Top of Dataset

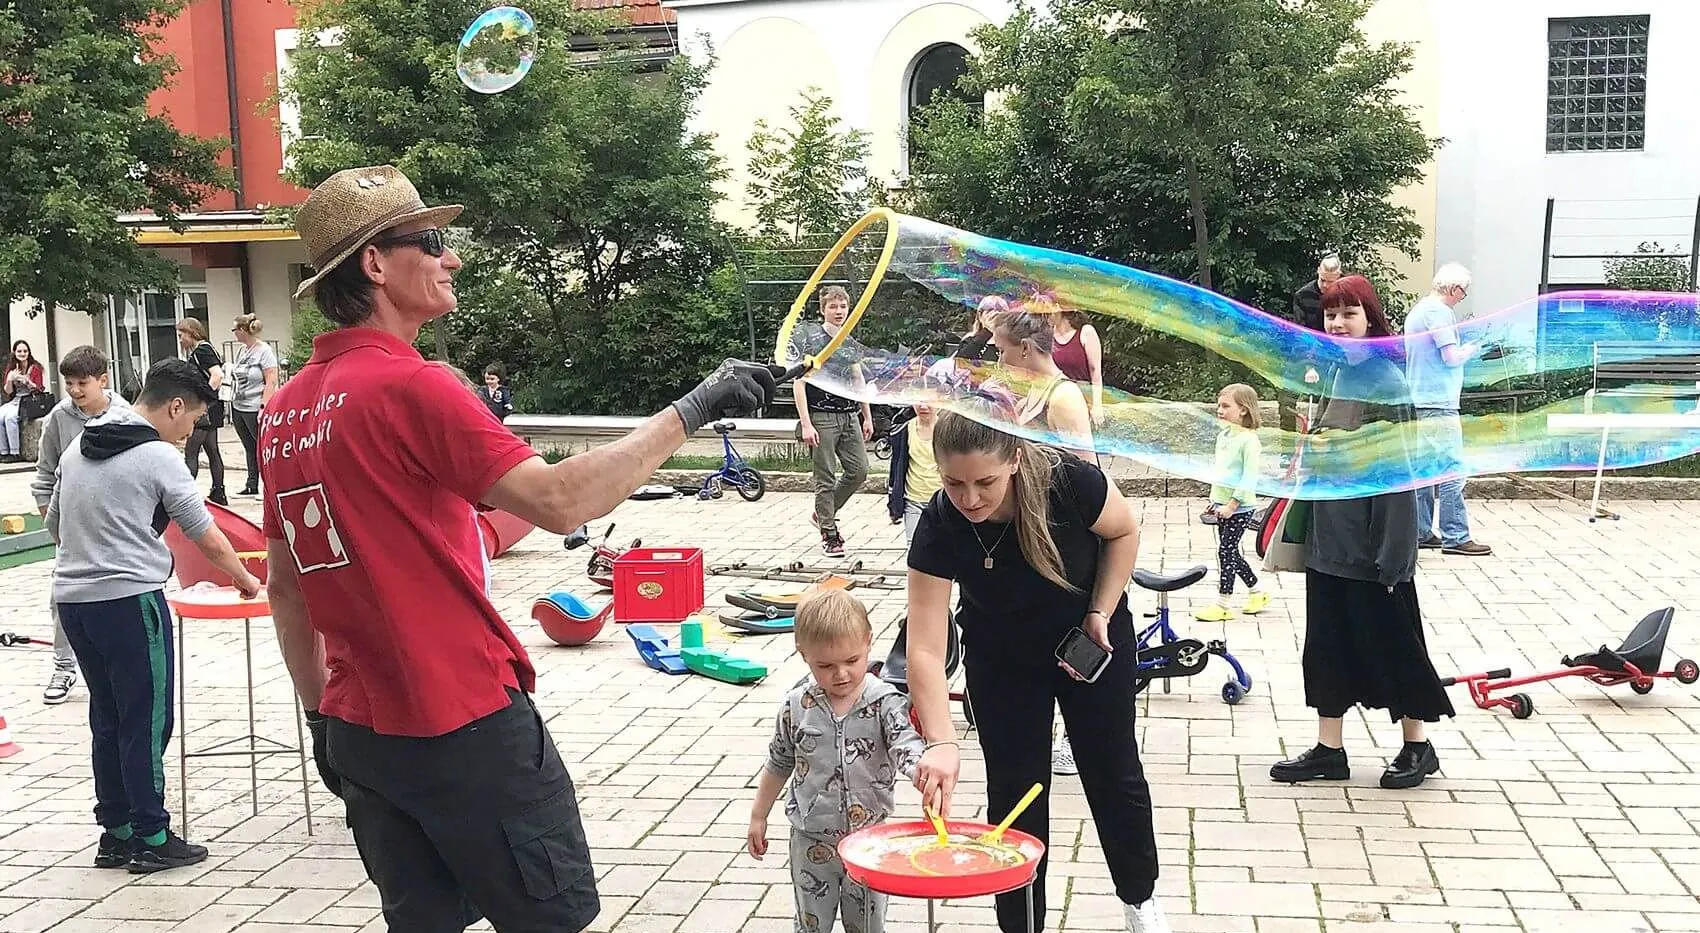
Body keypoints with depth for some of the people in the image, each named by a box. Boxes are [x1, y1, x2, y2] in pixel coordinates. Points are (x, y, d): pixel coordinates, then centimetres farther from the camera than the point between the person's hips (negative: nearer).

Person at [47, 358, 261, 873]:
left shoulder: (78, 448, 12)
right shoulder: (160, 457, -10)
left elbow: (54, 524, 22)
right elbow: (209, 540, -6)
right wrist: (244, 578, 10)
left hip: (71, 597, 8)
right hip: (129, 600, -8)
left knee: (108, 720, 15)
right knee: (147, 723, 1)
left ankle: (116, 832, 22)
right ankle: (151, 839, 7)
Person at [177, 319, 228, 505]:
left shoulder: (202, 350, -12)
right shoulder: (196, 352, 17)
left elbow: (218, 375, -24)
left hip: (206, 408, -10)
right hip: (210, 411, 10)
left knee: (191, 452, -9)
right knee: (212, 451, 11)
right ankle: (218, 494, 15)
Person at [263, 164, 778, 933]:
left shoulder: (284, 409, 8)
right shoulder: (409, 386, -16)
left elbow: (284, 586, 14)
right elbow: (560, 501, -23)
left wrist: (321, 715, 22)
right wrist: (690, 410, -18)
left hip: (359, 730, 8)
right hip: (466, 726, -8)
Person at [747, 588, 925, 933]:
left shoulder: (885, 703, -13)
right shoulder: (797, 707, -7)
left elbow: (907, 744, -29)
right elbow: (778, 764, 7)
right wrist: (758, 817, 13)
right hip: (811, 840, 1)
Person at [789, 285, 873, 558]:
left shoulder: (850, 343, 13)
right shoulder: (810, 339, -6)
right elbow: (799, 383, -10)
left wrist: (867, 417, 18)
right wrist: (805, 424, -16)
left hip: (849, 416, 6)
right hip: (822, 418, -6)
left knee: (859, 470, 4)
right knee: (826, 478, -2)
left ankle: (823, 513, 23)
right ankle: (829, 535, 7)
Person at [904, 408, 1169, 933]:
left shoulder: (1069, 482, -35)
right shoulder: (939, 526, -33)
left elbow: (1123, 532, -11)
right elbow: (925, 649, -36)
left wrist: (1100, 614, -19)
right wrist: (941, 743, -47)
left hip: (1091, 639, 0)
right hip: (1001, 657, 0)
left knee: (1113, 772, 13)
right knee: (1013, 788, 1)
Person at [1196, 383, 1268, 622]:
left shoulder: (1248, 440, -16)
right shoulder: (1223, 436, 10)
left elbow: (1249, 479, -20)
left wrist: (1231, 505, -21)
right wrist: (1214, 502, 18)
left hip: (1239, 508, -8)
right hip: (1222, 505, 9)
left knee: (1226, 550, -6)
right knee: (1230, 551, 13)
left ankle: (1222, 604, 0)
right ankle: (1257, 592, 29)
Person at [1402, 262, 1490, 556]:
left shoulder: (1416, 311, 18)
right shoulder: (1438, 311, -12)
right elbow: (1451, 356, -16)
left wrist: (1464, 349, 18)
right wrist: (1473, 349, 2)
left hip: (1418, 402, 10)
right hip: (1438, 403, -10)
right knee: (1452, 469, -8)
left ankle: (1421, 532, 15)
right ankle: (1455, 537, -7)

Bottom of Dataset
Top of Dataset

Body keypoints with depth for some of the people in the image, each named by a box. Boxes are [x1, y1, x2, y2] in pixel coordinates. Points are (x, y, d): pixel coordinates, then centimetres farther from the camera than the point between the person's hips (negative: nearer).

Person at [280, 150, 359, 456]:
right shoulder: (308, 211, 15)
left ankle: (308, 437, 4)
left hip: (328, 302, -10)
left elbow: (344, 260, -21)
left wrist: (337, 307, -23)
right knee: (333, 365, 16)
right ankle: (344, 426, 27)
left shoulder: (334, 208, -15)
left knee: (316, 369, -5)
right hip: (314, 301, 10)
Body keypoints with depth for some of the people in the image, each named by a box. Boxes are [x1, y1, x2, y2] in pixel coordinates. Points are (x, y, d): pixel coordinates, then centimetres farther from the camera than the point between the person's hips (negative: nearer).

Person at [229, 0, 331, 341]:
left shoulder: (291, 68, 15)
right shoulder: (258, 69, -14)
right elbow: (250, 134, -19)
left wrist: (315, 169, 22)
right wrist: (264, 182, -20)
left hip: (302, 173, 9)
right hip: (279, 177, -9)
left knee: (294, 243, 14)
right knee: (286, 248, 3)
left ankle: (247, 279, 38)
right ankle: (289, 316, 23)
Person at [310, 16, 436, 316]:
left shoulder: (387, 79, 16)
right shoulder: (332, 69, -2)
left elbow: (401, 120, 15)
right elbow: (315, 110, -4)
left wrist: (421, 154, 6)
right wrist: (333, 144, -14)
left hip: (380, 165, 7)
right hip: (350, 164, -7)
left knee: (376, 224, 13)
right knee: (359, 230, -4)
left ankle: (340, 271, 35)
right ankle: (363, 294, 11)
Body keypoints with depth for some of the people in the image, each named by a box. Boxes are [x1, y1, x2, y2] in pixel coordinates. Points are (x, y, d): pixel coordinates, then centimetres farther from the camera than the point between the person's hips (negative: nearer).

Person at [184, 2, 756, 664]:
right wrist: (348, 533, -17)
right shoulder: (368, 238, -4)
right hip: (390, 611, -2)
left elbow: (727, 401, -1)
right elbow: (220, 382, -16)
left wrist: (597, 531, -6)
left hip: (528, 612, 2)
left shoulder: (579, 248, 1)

Bottom of Dataset

• _What you are asked to do_:
Above are some records; copy exactly the lines from the one with "left knee: (316, 369, -5)" through the one with "right ankle: (363, 294, 11)", both included, and no others.

• _Task output_:
left knee: (316, 369, -5)
right hip: (314, 301, 10)
Body keypoints with depth for some of the people in the image, each named by a box. Boxes are [x1, y1, x2, y2] in pixel coordinates. Points are (x, y, d): pixel coordinates, then centimetres farther from the camera than the point between the person's hips (negative: nearer).

Person at [229, 0, 331, 341]:
left shoulder: (291, 68, 15)
right shoulder: (258, 69, -14)
right elbow: (250, 134, -19)
left wrist: (315, 169, 22)
right wrist: (264, 182, -20)
left hip: (302, 173, 9)
right hip: (279, 177, -9)
left knee: (294, 243, 14)
right knee: (286, 248, 3)
left ankle: (247, 279, 38)
right ankle: (289, 316, 23)
Person at [310, 16, 436, 316]:
left shoulder: (387, 79, 16)
right shoulder: (332, 69, -2)
left elbow: (401, 120, 15)
right elbow: (315, 110, -4)
left wrist: (421, 154, 6)
right wrist: (333, 144, -14)
left hip: (380, 165, 7)
right hip: (350, 164, -7)
left knee: (376, 224, 13)
right knee: (359, 230, -4)
left ankle: (340, 271, 35)
right ankle: (363, 294, 11)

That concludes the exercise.